What is the acceleration of a body that goes from #"40 m/s"# to rest over a distance of #"20/100 m"#?

2 Answers
Nov 30, 2016

#-4000ms^-2#
#-ve# sign shows that it is retardation or deceleration.

Explanation:

Th kinematic equation connecting quantities of interest is
#v^2-u^2=2as#
where #v# is final velocity, #u# is initial velocity, #a# being acceleration and #s# distance moved.

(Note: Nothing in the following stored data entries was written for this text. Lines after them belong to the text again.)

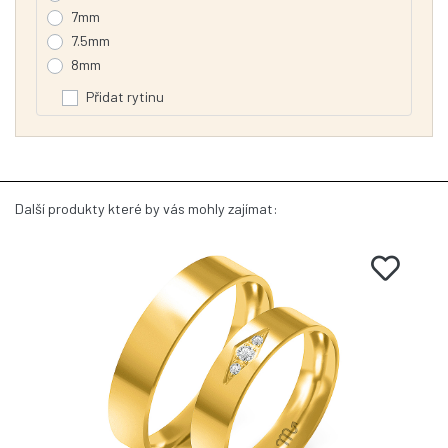
7mm
7.5mm
8mm
Přidat rytinu
Další produkty které by vás mohly zajímat:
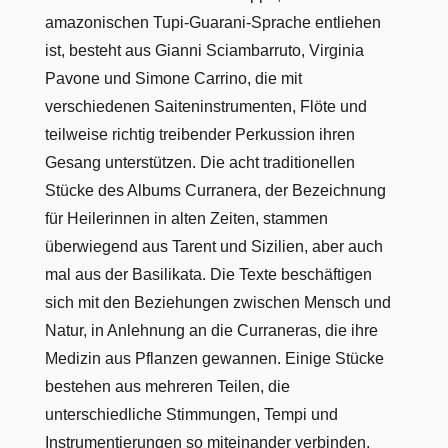
amazonischen Tupi-Guarani-Sprache entliehen
ist, besteht aus Gianni Sciambarruto, Virginia
Pavone und Simone Carrino, die mit
verschiedenen Saiteninstrumenten, Flöte und
teilweise richtig treibender Perkussion ihren
Gesang unterstützen. Die acht traditionellen
Stücke des Albums Curranera, der Bezeichnung
für Heilerinnen in alten Zeiten, stammen
überwiegend aus Tarent und Sizilien, aber auch
mal aus der Basilikata. Die Texte beschäftigen
sich mit den Beziehungen zwischen Mensch und
Natur, in Anlehnung an die Curraneras, die ihre
Medizin aus Pflanzen gewannen. Einige Stücke
bestehen aus mehreren Teilen, die
unterschiedliche Stimmungen, Tempi und
Instrumentierungen so miteinander verbinden,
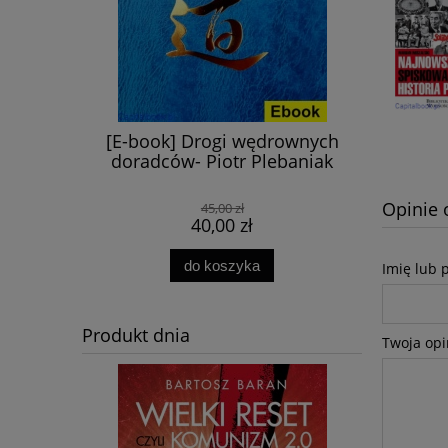
 czyli
[E-book] Drogi wędrownych
Bolesław
nością -
doradców- Piotr Plebaniak
przyja
ewicz
Opinie 
45,00 zł
40,00 zł
do koszyka
Imię lub 
Produkt dnia
Twoja opi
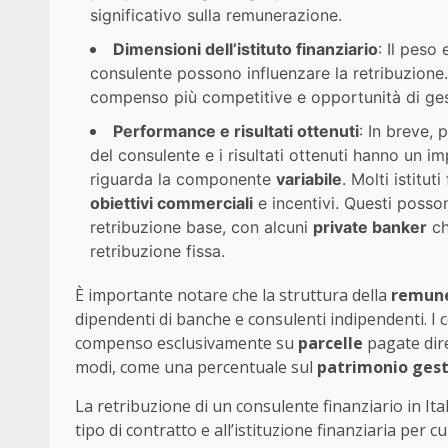
significativo sulla remunerazione.
Dimensioni dell’istituto finanziario
: Il peso 
consulente possono influenzare la retribuzione
compenso più competitive e opportunità di gest
Performance e risultati ottenuti
: In breve,
del consulente e i risultati ottenuti hanno un i
riguarda la componente
variabile
. Molti istitu
obiettivi commerciali
e incentivi. Questi poss
retribuzione base, con alcuni
private banker
ch
retribuzione fissa.
È importante notare che la struttura della
remun
dipendenti di banche e consulenti indipendenti. I 
compenso esclusivamente su
parcelle
pagate dire
modi, come una percentuale sul
patrimonio gest
La retribuzione di un consulente finanziario in It
tipo di contratto e all’istituzione finanziaria per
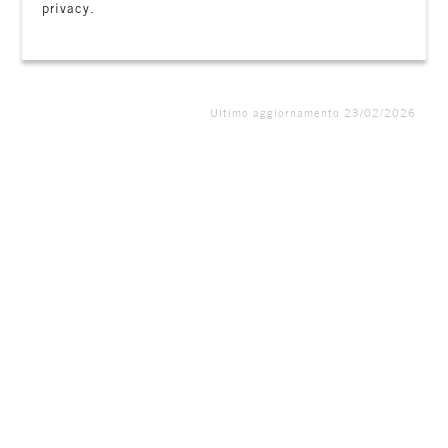
privacy.
Ultimo aggiornamento 23/02/2026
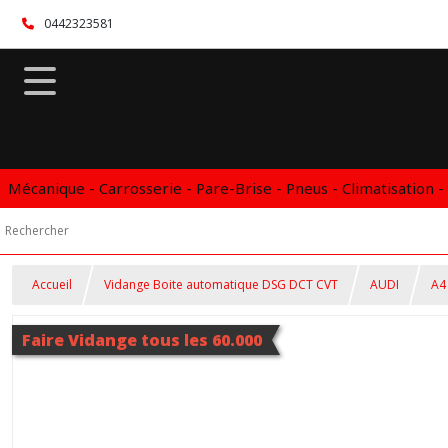
0442323581
Mécanique - Carrosserie - Pare-Brise - Pneus - Climatisation -
Accueil
Vidange Boite automatique DSG DCT CVT
AUDI
A4
Faire Vidange tous les 60.000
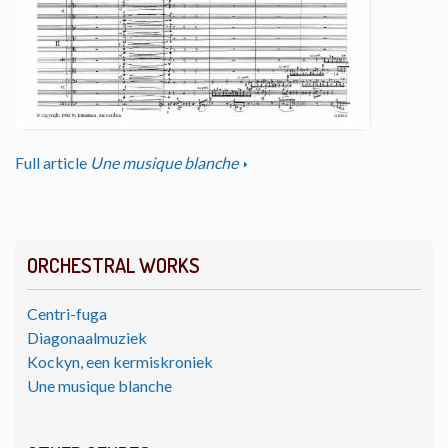
Full article
Une musique blanche
ORCHESTRAL WORKS
Centri-fuga
Diagonaalmuziek
Kockyn, een kermiskroniek
Une musique blanche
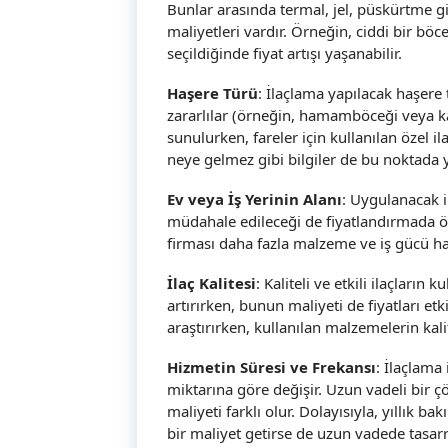
Bunlar arasında termal, jel, püskürtme g
maliyetleri vardır. Örneğin, ciddi bir böc
seçildiğinde fiyat artışı yaşanabilir.
Haşere Türü
: İlaçlama yapılacak haşere 
zararlılar (örneğin, hamamböceği veya ka
sunulurken, fareler için kullanılan özel ila
neye gelmez gibi bilgiler de bu noktada y
Ev veya İş Yerinin Alanı
: Uygulanacak i
müdahale edileceği de fiyatlandırmada ö
firması daha fazla malzeme ve iş gücü ha
İlaç Kalitesi
: Kaliteli ve etkili ilaçların
artırırken, bunun maliyeti de fiyatları etk
araştırırken, kullanılan malzemelerin kal
Hizmetin Süresi ve Frekansı
: İlaçlama
miktarına göre değişir. Uzun vadeli bir çö
maliyeti farklı olur. Dolayısıyla, yıllık 
bir maliyet getirse de uzun vadede tasarru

Inserting given values in the equation in SI units, we get,
#0^2-40^2=2a20/100#
Solving for #a#
#a=-40^2xx100/40#
#a=-4000ms^-2#
#-ve# sign shows that it is retardation or deceleration.

Jul 23, 2018

The acceleration is #-4000# #"m/s"^2"#.

The acceleration is negative because the object slowed to a stop. This is a negative acceleration, sometimes called deceleration (but not in Physics).

Explanation:

Use the equation:

#v_f^2=v_i^2+2ad#,

where:

#v_f# is the final velocity, #v_i# is the initial velocity, #a# is the acceleration, and #d# is the distance.

Known

#v_f="0 m/s"#

#v_i="40 m/s"#

#d="20/100 m"#

Unknown

acceleration, #a#

Solution

Rearrange the equation to isolate #a#. Plug in the known values and solve.

#a=(v_f^2-v_i^2)/(2d)#

#a=((0)-(40"m"/"s")^2)/(2*20/100"m")="#

#a=(-1600"m"^2/"s"^2)/(40/100"m")="# #larr# Invert fraction and multiply.

#a=-1600color(red)cancel(color(black)("m"))^1/"s"^2xx100/(40color(red)cancel(color(black)("m")))=-4000# #"m/s"^2"#

The acceleration is negative because the object slowed to a stop. This is a negative acceleration, sometimes called deceleration (but not in Physics).